CCJ603 Working for Justice
This module supports students to reflect on the knowledge, skills and experience that they have acquired throughout their degree/extra-curricular activities, in order to focus on their vision for future employment and related activities. Students will engage with academics, careers and employability staff and practitioners working within the criminal justice field, and so develop concrete ideas for their pathways into employment and/or ongoing study.
CCJ604 Security Management
This module provides students with an introduction to the professional domain of security management. It provides an overview of the theories, policies, procedures and practices that underpin the work of the security manager, and focuses upon a career-relevant knowledge and understanding of this significant area of expertise.
CCJ605 Policing Management
This module provides students with an introduction to the professional domain of policing management. It provides an overview of the theories, policies, procedures and practices that underpin the work of the policing manager, and focuses upon a career-relevant knowledge and understanding of this significant area of expertise.
CCJ606 Systemic Violence
The module will present the issue of systemic violence. Students will consider the social, political and economic forces that shape structures of oppression and harm, critically examining particular topics in depth. Examples include ‘hate’ crimes, workplace violence and gendered violence. The module will also examine legislation, policy and practice in relation to these topics.
CCJ607 Global (In)security and the State
This module explores the issue of global (in)security in the context of state and non-state conflict. Theoretical and conceptual understandings of crime, violence, victimisation and justice will be used to interrogate acts such as war crimes and terrorism. The module will address the history of such crimes and will critically explore State and international responses.
CCJ608 Social Change and Justice
This module examines how attitudes towards crime and justice have changed and developed over time. It will demonstrate the importance of historically and socially contextualising specific crimes in order to increase the understanding of their contemporary relevance, alongside examining the political and economic context.
CCJ609 Crime, Control, Regulation and the Social
This module critically examines steadfast and emergent social issues at the interplay between social control and the social, providing students with a critical understanding of how the social is regulated socially, culturally and legally. We will explore meanings, cultural significance, and political consequences from a criminological perspective
CCJ610 Green Criminology
This module will address theoretical perspectives, methodological issues, and empirical research related to the field of green criminology, including applied concerns, such as policy and social/political praxis, through a range of concepts, topics, and themes that are central to green criminology.

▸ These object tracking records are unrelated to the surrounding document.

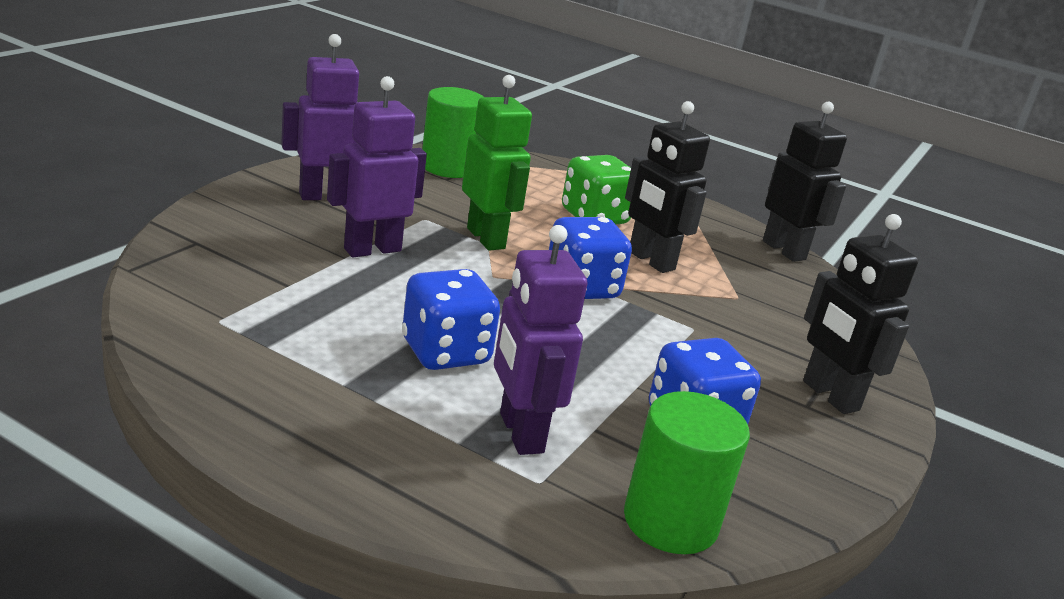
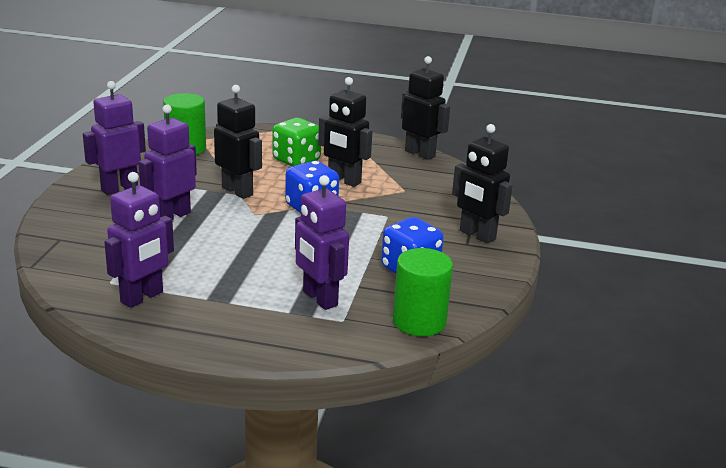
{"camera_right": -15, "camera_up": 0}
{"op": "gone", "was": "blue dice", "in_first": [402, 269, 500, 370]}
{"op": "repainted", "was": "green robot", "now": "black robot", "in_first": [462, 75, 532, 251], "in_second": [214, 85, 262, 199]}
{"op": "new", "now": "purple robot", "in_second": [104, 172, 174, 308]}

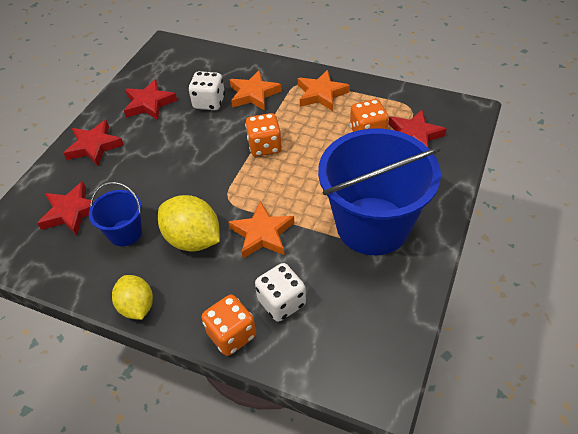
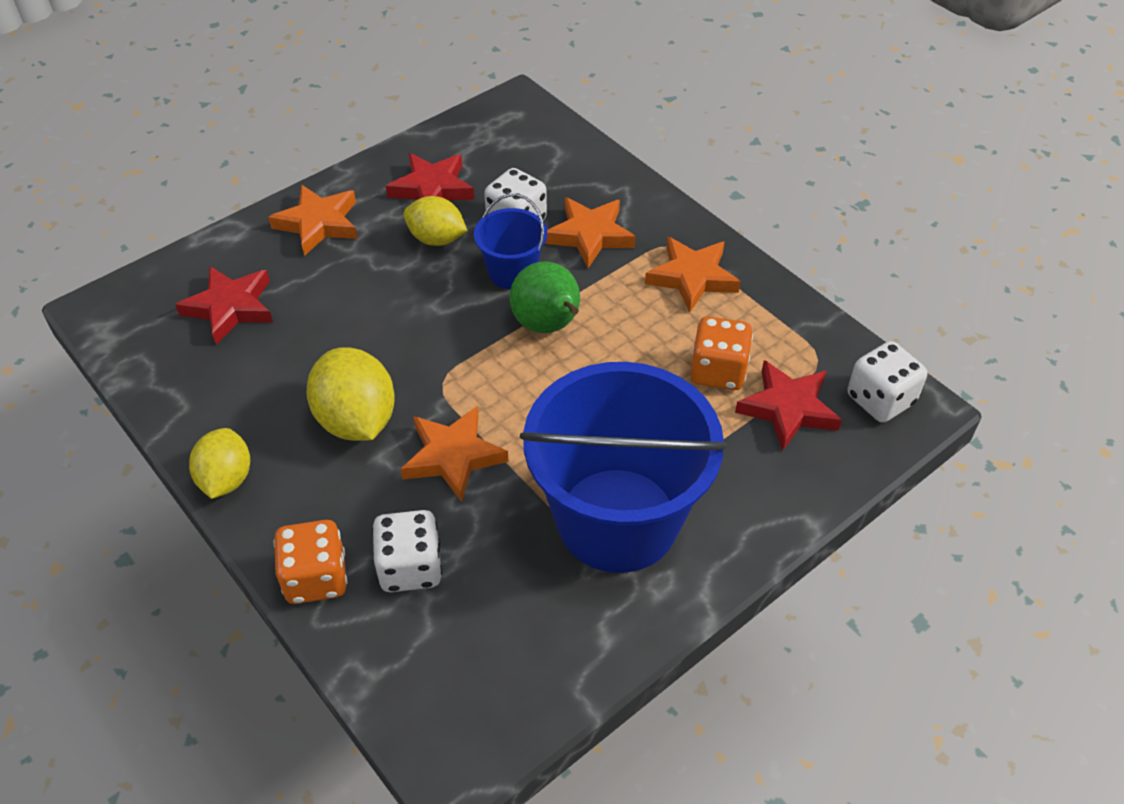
{"camera_right": 25, "camera_up": 0}
{"op": "repainted", "was": "red star", "now": "orange star", "in_first": [64, 120, 124, 166], "in_second": [268, 185, 358, 256]}
{"op": "shifted", "was": "blue bucket", "in_first": [89, 182, 142, 246], "in_second": [474, 194, 547, 289]}
{"op": "swapped", "was": "orange dice", "now": "green pear", "in_first": [245, 113, 282, 157], "in_second": [510, 261, 580, 333]}
{"op": "new", "now": "yellow lemon", "in_second": [404, 196, 468, 246]}
{"op": "new", "now": "white dice", "in_second": [848, 341, 927, 423]}

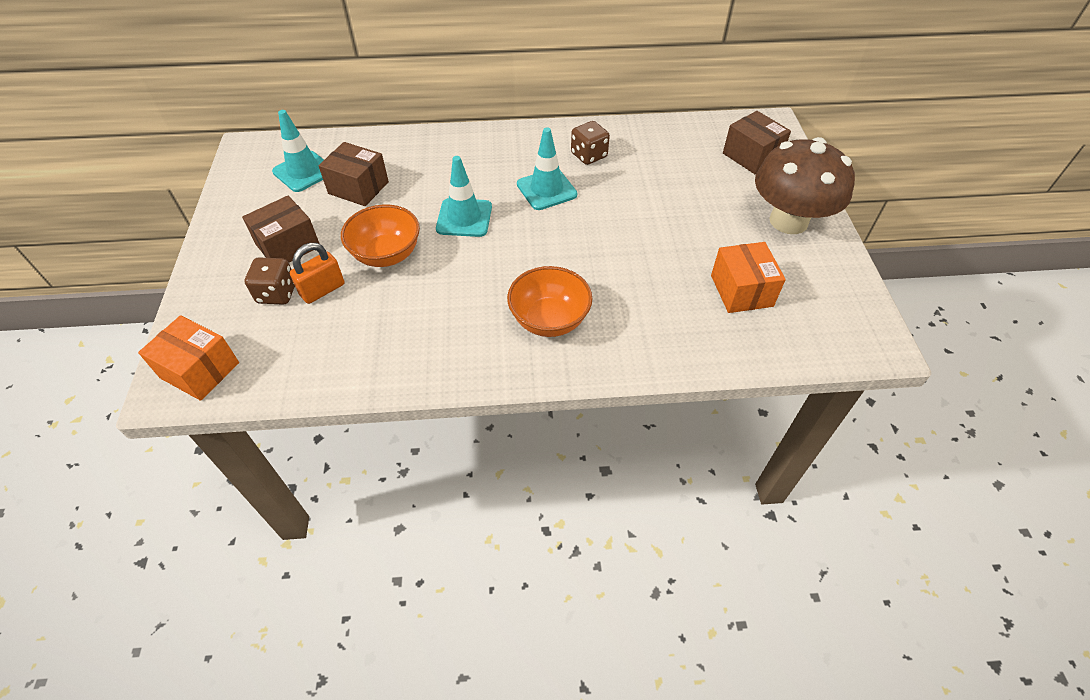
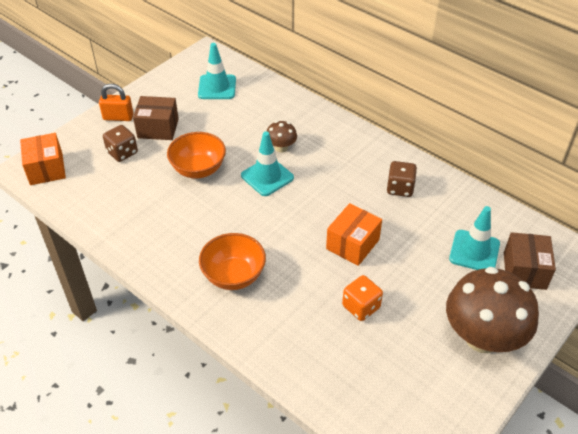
{"camera_right": 45, "camera_up": -5}
{"op": "shifted", "was": "orange padlock", "in_first": [290, 243, 344, 304], "in_second": [99, 84, 134, 121]}
{"op": "gone", "was": "brown box", "in_first": [319, 142, 389, 206]}
{"op": "shifted", "was": "turquoise traffic cone", "in_first": [517, 127, 577, 210], "in_second": [449, 206, 500, 270]}
{"op": "shifted", "was": "orange box", "in_first": [711, 242, 786, 313], "in_second": [326, 203, 382, 266]}
{"op": "new", "now": "brown mushroom", "in_second": [267, 121, 297, 153]}
{"op": "new", "now": "orange dice", "in_second": [342, 275, 383, 321]}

CCJ611 Leisure, Consumerism and Harm
This module explores contemporary developments within the study of leisure and consumerism, offering a theoretically informed understanding of key issues at the forefront of the discipline. Students will have the opportunity to study the changing nature of criminology’s engagement with leisure against a backdrop of global consumer capitalism.
CCJ612 Criminology and Criminal Justice Studies: Work Based Learning
This module provides students with opportunities to gain practical insights into the workings of criminal justice (and related) organisations, and to link such insights with criminological theory and knowledge. In addition, the module will prepare students for the graduate job market and encourage their autonomous engagement in personal development planning.